Em cena, a artista reúne relatos autobiográficos e memórias de mulheres de sua família para tratar de violência sexual, trauma, silenciamento e processos de reparação. A montagem articula corpo, performance, vídeo e palavra, em uma proposta que busca ampliar o debate público sobre o tema e criar um espaço de escuta e reflexão para o público. “Em ‘Elas ganham voz’, eu transformo silêncio em palavra e corpo em memória. É um trabalho que nasce de vivências reais e da escuta das mulheres da minha família, para abrir uma conversa pública sobre violência sexual, trauma e reparação”, afirma Juliana.

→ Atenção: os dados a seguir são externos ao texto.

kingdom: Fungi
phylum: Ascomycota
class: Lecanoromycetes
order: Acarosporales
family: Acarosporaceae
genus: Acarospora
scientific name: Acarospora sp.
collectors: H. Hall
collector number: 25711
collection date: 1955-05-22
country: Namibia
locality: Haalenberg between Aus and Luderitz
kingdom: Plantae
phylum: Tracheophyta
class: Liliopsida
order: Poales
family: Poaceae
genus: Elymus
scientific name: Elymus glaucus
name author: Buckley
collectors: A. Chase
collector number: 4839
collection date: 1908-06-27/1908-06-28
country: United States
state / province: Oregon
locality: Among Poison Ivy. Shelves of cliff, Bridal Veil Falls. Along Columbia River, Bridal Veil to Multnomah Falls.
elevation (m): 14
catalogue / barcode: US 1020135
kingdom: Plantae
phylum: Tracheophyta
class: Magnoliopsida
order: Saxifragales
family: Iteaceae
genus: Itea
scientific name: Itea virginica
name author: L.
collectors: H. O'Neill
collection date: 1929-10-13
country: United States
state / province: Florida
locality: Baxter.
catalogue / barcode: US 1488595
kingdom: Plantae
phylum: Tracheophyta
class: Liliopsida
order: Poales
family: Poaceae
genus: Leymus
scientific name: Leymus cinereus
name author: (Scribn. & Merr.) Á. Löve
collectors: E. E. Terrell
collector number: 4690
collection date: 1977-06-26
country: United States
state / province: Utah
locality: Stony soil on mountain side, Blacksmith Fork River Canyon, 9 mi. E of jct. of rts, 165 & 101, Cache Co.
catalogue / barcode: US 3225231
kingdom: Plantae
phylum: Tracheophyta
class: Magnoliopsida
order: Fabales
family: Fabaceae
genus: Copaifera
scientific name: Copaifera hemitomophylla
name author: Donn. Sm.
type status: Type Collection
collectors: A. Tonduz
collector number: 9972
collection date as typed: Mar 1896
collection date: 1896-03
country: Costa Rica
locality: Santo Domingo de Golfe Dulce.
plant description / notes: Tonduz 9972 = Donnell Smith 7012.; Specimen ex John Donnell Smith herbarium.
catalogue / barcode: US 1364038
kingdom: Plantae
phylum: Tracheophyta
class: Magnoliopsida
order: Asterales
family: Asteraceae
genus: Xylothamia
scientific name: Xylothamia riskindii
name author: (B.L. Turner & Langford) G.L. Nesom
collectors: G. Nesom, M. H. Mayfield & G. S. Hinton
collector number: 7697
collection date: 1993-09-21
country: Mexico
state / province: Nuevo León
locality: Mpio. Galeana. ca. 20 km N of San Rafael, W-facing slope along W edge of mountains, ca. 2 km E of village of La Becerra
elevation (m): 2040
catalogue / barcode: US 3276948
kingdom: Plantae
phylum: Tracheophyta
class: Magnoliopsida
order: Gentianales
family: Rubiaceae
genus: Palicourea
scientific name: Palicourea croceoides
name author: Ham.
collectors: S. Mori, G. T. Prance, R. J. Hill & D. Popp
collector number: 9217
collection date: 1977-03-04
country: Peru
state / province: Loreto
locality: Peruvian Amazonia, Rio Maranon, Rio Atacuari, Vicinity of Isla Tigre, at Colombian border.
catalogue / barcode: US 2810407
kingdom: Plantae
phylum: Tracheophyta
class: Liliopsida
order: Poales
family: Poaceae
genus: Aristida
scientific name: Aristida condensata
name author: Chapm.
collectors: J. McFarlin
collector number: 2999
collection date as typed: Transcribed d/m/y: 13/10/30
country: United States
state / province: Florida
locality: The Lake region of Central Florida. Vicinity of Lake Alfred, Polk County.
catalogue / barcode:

O trabalho é um desdobramento do curta-metragem experimental “Elas”
(2022), dirigido e performado por Juliana Yurk em parceria com a diretora Barbara Roma, e aprofunda a pesquisa iniciada no filme. A primeira versão cênica do solo foi apresentada em ensaio aberto em 2024, no Espaço de Provocação Cultural (SP), sob orientação de Maria Amélia Farah.
A temporada de estreia tem a direção de Sol Faganello, para Sol, o convite para dirigir o trabalho autoral de Juliana representou mais do que uma parceria artística, “foi uma convocação, um chamado para construirmos juntas uma ponte poderosa de reflexão por meio da linguagem teatral”, afirma. A diretora destaca que o espetáculo nasce de uma trajetória corajosa de enfrentamento, mas também se projeta para o futuro, dialogando com as meninas que estão nascendo hoje. “É por todas que precisamos desmascarar a cultura do estupro e continuar a lutar”, completa.
Com 55 minutos de duração e classificação indicativa de 18 anos, “Elas ganham voz” é criada por um time de artistas mulheres, tem criação de trilha sonora original de Camila Couto e criação de luz por Jessica Catherine. A peça aborda conteúdo sensível relacionado à violência sexual e abuso, de forma direta e cuidadosa.
Sobre a artista
Juliana Yurk é atriz, diretora, roteirista e performer. O curta “ELAS”
foi selecionado e premiado em festivais no Brasil e no exterior, incluindo o New York International Women Festival, o Festival Internacional de Cine Silente (México) e o Los Angeles Autores Independentes. Natural de Curitiba, está radicada no Rio de Janeiro. A artista tem formação em Cinema, Artes Cênicas e Comunicação e cursa pós-graduação em Arteterapia.
Ficha Técnica do espetáculo
Direção: Sol Faganello
Dramaturgia: Juliana Yurk
Elenco: Juliana Yurk
Assitência de direção: Antonio Salviano
Trilha sonora original: Camila Couto
Iluminação: Jessica Catharine
Operação de luz: Jessica Catharine
Operação de som: Dafne Rufino
Costureira: Célia Mara Sellmer Iurk
Orientação dramatúrgica: Maria Amélia Farah
Preparação Vocal: Patizza
Fotografia de divulgação: Marcel Nascimento e Adelice Porfírio
Produção audiovisual: Jubs Films
Vídeos de divulgação: Polvo Produções e Juliana Yurk
Mídias digitais: David Ferbs
Direção de produção: Sol Faganello e Juliana Yurk
Produção executiva: Antonio Salviano
Assessoria de imprensa: Mar Comunicação
Idealização e Produção: Jubs Films
Serviço
Espetáculo: “Elas ganham voz”, um solo autoral de Juliana Yurk
Direção: Sol Faganello
Local: Av Rio Branco, 241 Centro, Rio de Janeiro / Centro Cultural da Justiça Federal (CCJF RJ)
Temporada: de 03 a 25 de março
Dias e horários: terças e quartas-feiras, às 19h
Entrada: 60,00 R$ inteira e 30,00 R$ meia-entrada ou lista amiga
Duração: 55 minutos
Classificação indicativa: 18 anos
Observação: o espetáculo aborda temas sensíveis relacionados à violência sexual, trauma e abuso.